Dengan mengikuti alur logika tersebut, maka keputusan stasiun televisi CBS News untuk membatalkan penayangan hasil wawancara yang sebenarnya (tanpa proses editing) dengan Jeffry Wigand dapat dipahami secara hukum. Namun, di sinilah aspek ekonomi politik sebenarnya ikut bermain. CBS News sendiri merupakan bagian dari CBS Corporate yang memiliki beberapa unit usaha selain media.

Aroma ekonomi politik semakin terkuak saat Bergman menemukan berkas data rencana penjualan saham CBS News ke Westinghouse. Dan inilah sebenarnya yang menjadi alasan jajaran eksekutif CBS News untuk mengedit pengakuan Jeffry Wigand, menyangkut kebohongan pihak B&W Tobacco Company, efek zat adiktif dalam rokok yang mereka produksi, sebelum ditayangkan.

Secara kasat mata, proses editing terhadap testimoni Wigand semakin menguat setelah penasihat hukum CBS News, Helen Caperelli (Gina Gershon), juga memanggil seluruh awak dan produser eksekutif 60 Minutes dan menjelaskan teori hukum yang disebut akan mengganggu hubungan kontrak CBS News dengan perusahaan lain, jika CBS News tetap menayangkan versi asli pengakuan Jeffry Wigand.

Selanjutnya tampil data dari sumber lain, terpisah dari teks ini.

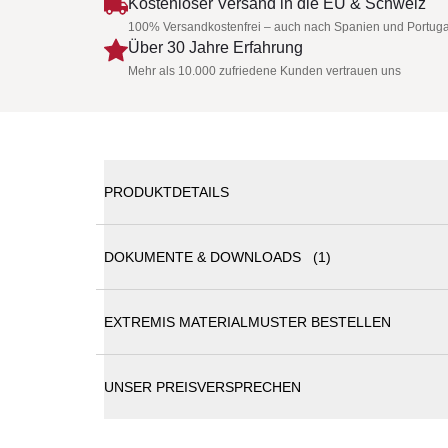
Kostenloser Versand in die EU & Schweiz
100% Versandkostenfrei – auch nach Spanien und Portuga
Über 30 Jahre Erfahrung
Mehr als 10.000 zufriedene Kunden vertrauen uns
PRODUKTDETAILS
DOKUMENTE & DOWNLOADS (1)
EXTREMIS HOPPER picnic 300 - Standard
EXTREMIS MATERIALMUSTER BESTELLEN
Extremis Katalog
Hopper bietet eine innovative Lösung für das tradi
entfällt das lästige "Über-die-Bank-Steigen" vollst
Verbindung zur Tischplatte auszeichnet, wurde vo
UNSER PREISVERSPRECHEN
inspiriert. Wenn man sich auf die Bank andersherum
Tischbeine, wahlweise aus Aluminium oder Stahl, i
Lebensdauer, während die fixierten Bänke eine ansp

Dalam perjanjian tersebut disebutkan bahwa jika dua pihak memiliki perjanjian, seperti perjanjian kerahasiaan, dan jika pihak ketiga menginduksi salah satu dari kedua pihak untuk melanggar kesepakatan, maka pihak yang dirugikan berhak untuk menuntut masing-masing dua pihak lainnya untuk kerusakan atas kerugian yang timbul karena pelanggaran tersebut.

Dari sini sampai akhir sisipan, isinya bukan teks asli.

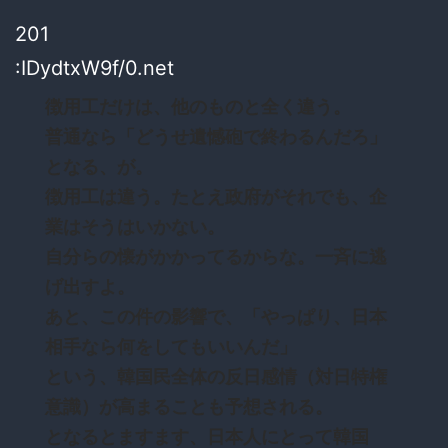
201
:IDydtxW9f/0.net
徴用工だけは、他のものと全く違う。
普通なら「どうせ遺憾砲で終わるんだろ」
となる、が。
徴用工は違う。たとえ政府がそれでも、企
業はそうはいかない。
自分らの懐がかかってるからな。一斉に逃
げ出すよ。
あと、この件の影響で、「やっぱり、日本
相手なら何をしてもいいんだ」
という、韓国民全体の反日感情（対日特権
意識）が高まることも予想される。
となるとますます、日本人にとって韓国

Karena itu menurut Helen, proses editing tersebut adalah untuk menyelamatkan perusahaan dari tuntutan hukum. Semakin banyak kebenaran yang diungkap Wigand dalam pengakuannya, semakin besar potensi kerusakan yang ditimbulkan. Bersamaan dengan itu kemungkinan yang lebih besar bahwa CBS News mungkin akan menghadapi gugatan jutaan dolar oleh B&W Tobacco Company.

Ketika proses ‘negosiasi’ antara redaksi dan jajaran eksekutif CBS News berlangsung, Bergman juga menyelidiki keberadaan beberapa eksekutif CBS News yang sangat berkepentingan untuk melakukan editing terhadap terstimoni Wigand. Dari keterangan yang diperoleh, Bergman menemukan bahwa ketakutan terhadap kemungkinan gugatan oleh B&W Tobacco Company bukan hanya disebabkan karena adanya ancaman gugatan hukum. Namun secara personal, penayangan testimoni tersebut dianggap membahayakan karena dapat menyebabkan tertundanya penjualan saham CBS News ke Westinghouse Company. Bersamaan dengan itu, ketakutan beberapa petinggi CBS News akan kemungkinan hilangnya keuntungan para eksekutif CBS News.

Dalam berkas yang diungkap Bergman, diketahui bahwa jika CBS News tetap menanyangkan testimoni Wigand yang membeberkan kecurangan B&W Tobacco Company, maka CBS News bukan hanya menghadapi tuntutan hukum saja. Lebih dari itu, beberapa orang dalam jajaran eksekutif CBS News, seperti Hellen Caperelli (pengacara CBS News), Erick Kluster (Presiden CBS News) serta Laurence Tisch (CEO CBS News), akan kehilangan jutaan dolar dari rencana pelepasan saham CBS Corporate ke Westinghouse Company.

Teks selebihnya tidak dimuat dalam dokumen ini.